THE PROBLEM:
Output every line of the listing, exactly and completely.

SOURCE DATA:
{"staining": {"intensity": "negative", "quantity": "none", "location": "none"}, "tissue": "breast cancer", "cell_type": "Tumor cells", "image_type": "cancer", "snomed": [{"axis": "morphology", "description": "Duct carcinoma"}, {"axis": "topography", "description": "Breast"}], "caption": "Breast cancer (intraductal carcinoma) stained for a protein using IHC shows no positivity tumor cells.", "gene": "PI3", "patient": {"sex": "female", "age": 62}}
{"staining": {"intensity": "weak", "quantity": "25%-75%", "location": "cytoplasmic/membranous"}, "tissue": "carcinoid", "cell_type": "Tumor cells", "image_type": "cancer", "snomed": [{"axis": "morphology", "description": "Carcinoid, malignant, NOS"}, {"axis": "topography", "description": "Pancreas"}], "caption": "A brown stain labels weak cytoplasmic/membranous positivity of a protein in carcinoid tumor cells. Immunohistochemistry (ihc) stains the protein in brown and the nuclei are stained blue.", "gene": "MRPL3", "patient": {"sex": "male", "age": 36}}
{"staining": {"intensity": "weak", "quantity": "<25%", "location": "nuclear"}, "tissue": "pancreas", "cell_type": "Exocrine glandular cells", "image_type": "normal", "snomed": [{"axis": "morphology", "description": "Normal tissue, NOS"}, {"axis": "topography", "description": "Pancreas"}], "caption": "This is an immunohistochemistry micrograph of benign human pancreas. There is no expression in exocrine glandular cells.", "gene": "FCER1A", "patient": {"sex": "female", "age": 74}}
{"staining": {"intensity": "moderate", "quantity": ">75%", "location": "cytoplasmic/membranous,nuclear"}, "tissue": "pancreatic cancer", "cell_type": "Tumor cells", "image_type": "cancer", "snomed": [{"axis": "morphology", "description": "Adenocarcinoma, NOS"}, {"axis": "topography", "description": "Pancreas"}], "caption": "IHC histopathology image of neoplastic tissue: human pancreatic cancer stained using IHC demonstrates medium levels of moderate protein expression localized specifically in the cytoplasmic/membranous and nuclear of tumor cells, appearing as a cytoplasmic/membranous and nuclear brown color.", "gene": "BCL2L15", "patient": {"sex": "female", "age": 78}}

ANSWER:
{"staining": {"intensity": "negative", "quantity": "none", "location": "none"}, "tissue": "breast cancer", "cell_type": "Tumor cells", "image_type": "cancer", "snomed": [{"axis": "morphology", "description": "Duct carcinoma"}, {"axis": "topography", "description": "Breast"}], "caption": "Breast cancer (intraductal carcinoma) stained for a protein using IHC shows no positivity tumor cells.", "gene": "PI3", "patient": {"sex": "female", "age": 62}}
{"staining": {"intensity": "weak", "quantity": "25%-75%", "location": "cytoplasmic/membranous"}, "tissue": "carcinoid", "cell_type": "Tumor cells", "image_type": "cancer", "snomed": [{"axis": "morphology", "description": "Carcinoid, malignant, NOS"}, {"axis": "topography", "description": "Pancreas"}], "caption": "A brown stain labels weak cytoplasmic/membranous positivity of a protein in carcinoid tumor cells. Immunohistochemistry (ihc) stains the protein in brown and the nuclei are stained blue.", "gene": "MRPL3", "patient": {"sex": "male", "age": 36}}
{"staining": {"intensity": "weak", "quantity": "<25%", "location": "nuclear"}, "tissue": "pancreas", "cell_type": "Exocrine glandular cells", "image_type": "normal", "snomed": [{"axis": "morphology", "description": "Normal tissue, NOS"}, {"axis": "topography", "description": "Pancreas"}], "caption": "This is an immunohistochemistry micrograph of benign human pancreas. There is no expression in exocrine glandular cells.", "gene": "FCER1A", "patient": {"sex": "female", "age": 74}}
{"staining": {"intensity": "moderate", "quantity": ">75%", "location": "cytoplasmic/membranous,nuclear"}, "tissue": "pancreatic cancer", "cell_type": "Tumor cells", "image_type": "cancer", "snomed": [{"axis": "morphology", "description": "Adenocarcinoma, NOS"}, {"axis": "topography", "description": "Pancreas"}], "caption": "IHC histopathology image of neoplastic tissue: human pancreatic cancer stained using IHC demonstrates medium levels of moderate protein expression localized specifically in the cytoplasmic/membranous and nuclear of tumor cells, appearing as a cytoplasmic/membranous and nuclear brown color.", "gene": "BCL2L15", "patient": {"sex": "female", "age": 78}}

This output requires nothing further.